Mal o sol se levanta e começam a vir abaixo as casas da
comunidade Pataxó de Aratikum. Essa comunidade indígena está localizada na
região onde iniciou a invasão a 516 anos. Em homenagem aos invasores, o município
leva o simpático nome de Santa Cruz Cabrália. A revolta e indignação das mais
de 30 famílias que viram suas casas e sonhos ruírem, foram a denúncia
silenciosa diante de mais uma brutal violência contra os direitos de uma
comunidade indígena desse “país tão grande e tão pequeno para nós, povos
indígenas”, nas palavras de Marçal Tupã’y ao Papa, em Manaus, em julho de 1980.

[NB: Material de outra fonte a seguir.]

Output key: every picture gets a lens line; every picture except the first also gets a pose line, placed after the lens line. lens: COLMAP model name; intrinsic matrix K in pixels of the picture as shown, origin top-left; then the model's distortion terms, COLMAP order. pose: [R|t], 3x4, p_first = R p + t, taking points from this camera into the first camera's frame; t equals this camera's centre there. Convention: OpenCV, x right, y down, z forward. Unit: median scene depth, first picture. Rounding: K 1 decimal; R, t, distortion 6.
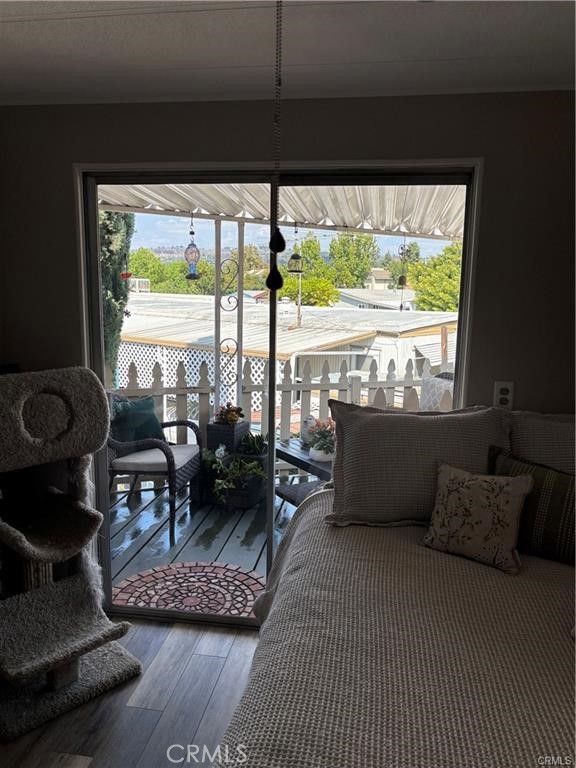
lens RADIAL K [[576.9, 0, 287.7], [0, 576.9, 379.6], [0, 0, 1]] dist [0.009306, -0.014122]
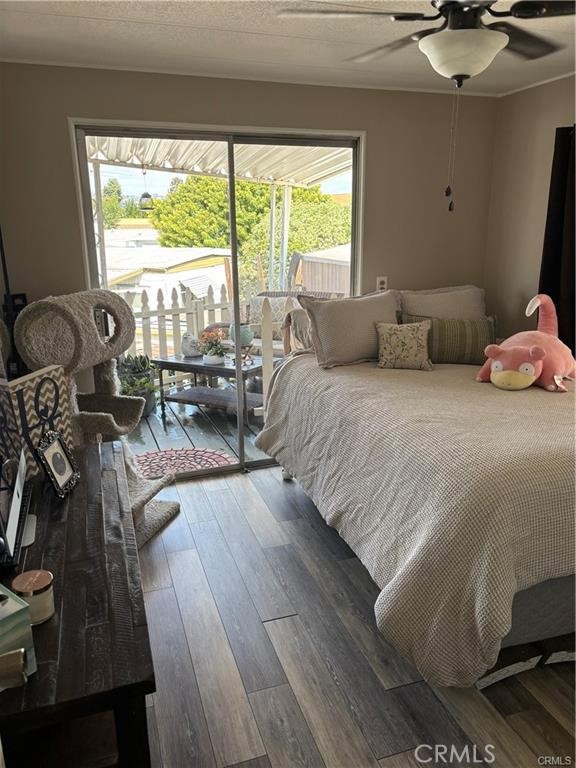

Infelizmente, a cena que se repetiu na semana passada, em
Cabrália, não é uma exceção, mas tem sido recorrente nas últimas décadas e
meses. No ano 2000, foi nesta cidade que se estabeleceu a base dos “Outros
500”, importante base da articulação do “Movimento de Resistência Indígena,
Negra e Popular”. Naquela ocasião, houve violência contra várias comunidades
indígenas da região e no dia 21 de abril, a polícia usou de truculência para
impedir a marcha de protesto até Porto Seguro.

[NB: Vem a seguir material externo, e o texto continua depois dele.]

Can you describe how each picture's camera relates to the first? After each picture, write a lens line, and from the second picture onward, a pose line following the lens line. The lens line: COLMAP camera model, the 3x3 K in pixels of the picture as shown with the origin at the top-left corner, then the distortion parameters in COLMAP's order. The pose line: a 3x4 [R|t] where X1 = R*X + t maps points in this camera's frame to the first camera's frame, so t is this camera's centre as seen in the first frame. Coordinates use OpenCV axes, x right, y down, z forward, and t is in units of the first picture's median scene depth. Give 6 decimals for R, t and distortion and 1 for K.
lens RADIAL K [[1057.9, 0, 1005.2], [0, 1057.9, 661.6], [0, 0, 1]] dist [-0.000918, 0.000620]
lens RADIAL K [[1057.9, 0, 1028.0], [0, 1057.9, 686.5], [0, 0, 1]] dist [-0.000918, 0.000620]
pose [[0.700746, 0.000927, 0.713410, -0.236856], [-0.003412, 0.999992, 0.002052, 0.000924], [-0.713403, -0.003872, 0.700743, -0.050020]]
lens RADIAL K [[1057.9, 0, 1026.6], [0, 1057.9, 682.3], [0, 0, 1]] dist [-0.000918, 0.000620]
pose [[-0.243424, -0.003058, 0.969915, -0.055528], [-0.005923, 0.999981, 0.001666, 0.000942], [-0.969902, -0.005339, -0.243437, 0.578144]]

Os males na vida dos povos originários no país tem sido uma
constante expressando-se principalmente na negação de demarcação e garantia dos
territórios, conforme determinam os artigos 231 e 232 da Constituição e a
legislação internacional. Essa tem sido a principal causa das violências contra
esses povos, e o saque de seus recursos naturais.
O Bem Viver
para todos
Apesar de estarmos atravessando um período de retrocessos e
golpes, acima de tudo temos que alimentar a esperança e a utopia. “Temos que
disputar o espaço público, mas temos que garantir a sobrevivência dos
‘territórios da utopia’ que são os territórios que estão sendo massacrados... É
estratégico que os quilombolas e os indígenas experimentem o processo do
pós-eucalipto. É estratégico que os pescadores garantam os territórios
pesqueiros tradicionais. Porque é por aí que poderemos construir um horizonte
de transição” (Marcelo Calazans, 2015).
Mas os povos indígenas se mobilizam, lutam, resistem. O povo
Apinajé, de Tocantins, realizou sua 7ª Assembleia – PEMPXA, dando seu recado
com veemência e lucidez política:
“Nesse momento consideramos o PDA/Matopiba o mais letal e
ameaçador plano de intervenção na vida das populações (indígenas, quilombolas,
ribeirinhos e quebradeiras de coco) que depende do bioma Cerrado para
sobreviver, esse com certeza é parte da proposta (entreguista) do governo de
vender, alienar e arrendar as terras brasileiras para as grandes empresas
produtoras de grãos. Por outro lado, o governo também fala em afrouxar as
regras para o Licenciamento Ambiental. Isso significa que a ganância e a fome
de lucro das multinacionais do setor elétrico, dos ruralistas e das mineradoras
nunca terão limites”.
O povo Kinikinaua, no Mato Grosso do Sul, realizou sua 3ª
Assembleia. Uma história de resistência inquebrantável de um povo que foi
obrigado a viver escondido sob identidade de outro povo, fruto da política do
Estado brasileiro.
Diante dessa realidade catastrófica, o Bem Viver surge como
uma das formas de criarmos um novo horizonte para as lutas das populações e povos
tradicionais, os povos indígenas, os sem terra, os marginalizados dos centros
urbanos e de todos os que se propõem a construir um futuro/presente melhor para
todos. Conforme expressam lutadores sociais do continente, o “Bem Viver é um
projeto libertador e tolerante sem preconceitos e sem dogmas... O Bem Viver,
enquanto ideia em construção, livre de preconceitos, abre a porta para formular
visões alternativas de vida, a partir das resistências e experiências
históricas” (A. Acosta, 216).
A partir dos povos
originários
Vamos emergir da
longa noite colonial
Que teima em se
projetar até os dias atuais,
Romper o
neodesenvolvimentismo,
Juntar nossas lutas e
esperanças
Para pintar o nosso
horizonte
Com as múltiplas
cores
Da história, da
memória
Espiritualidade,
originária e atual.
Do silêncio do Bem
Viver,
Do ventre da Mãe
Terra
Vamos reencantar
nossos
Arcos e flechas na
luta diária,
Nos caminhos plurais
Dos projetos de Bem
Viver
Nossa singela homenagem à lutadora e guerreira Rosana
Kaingang, que neste fim de semana partiu para a aldeia definitiva.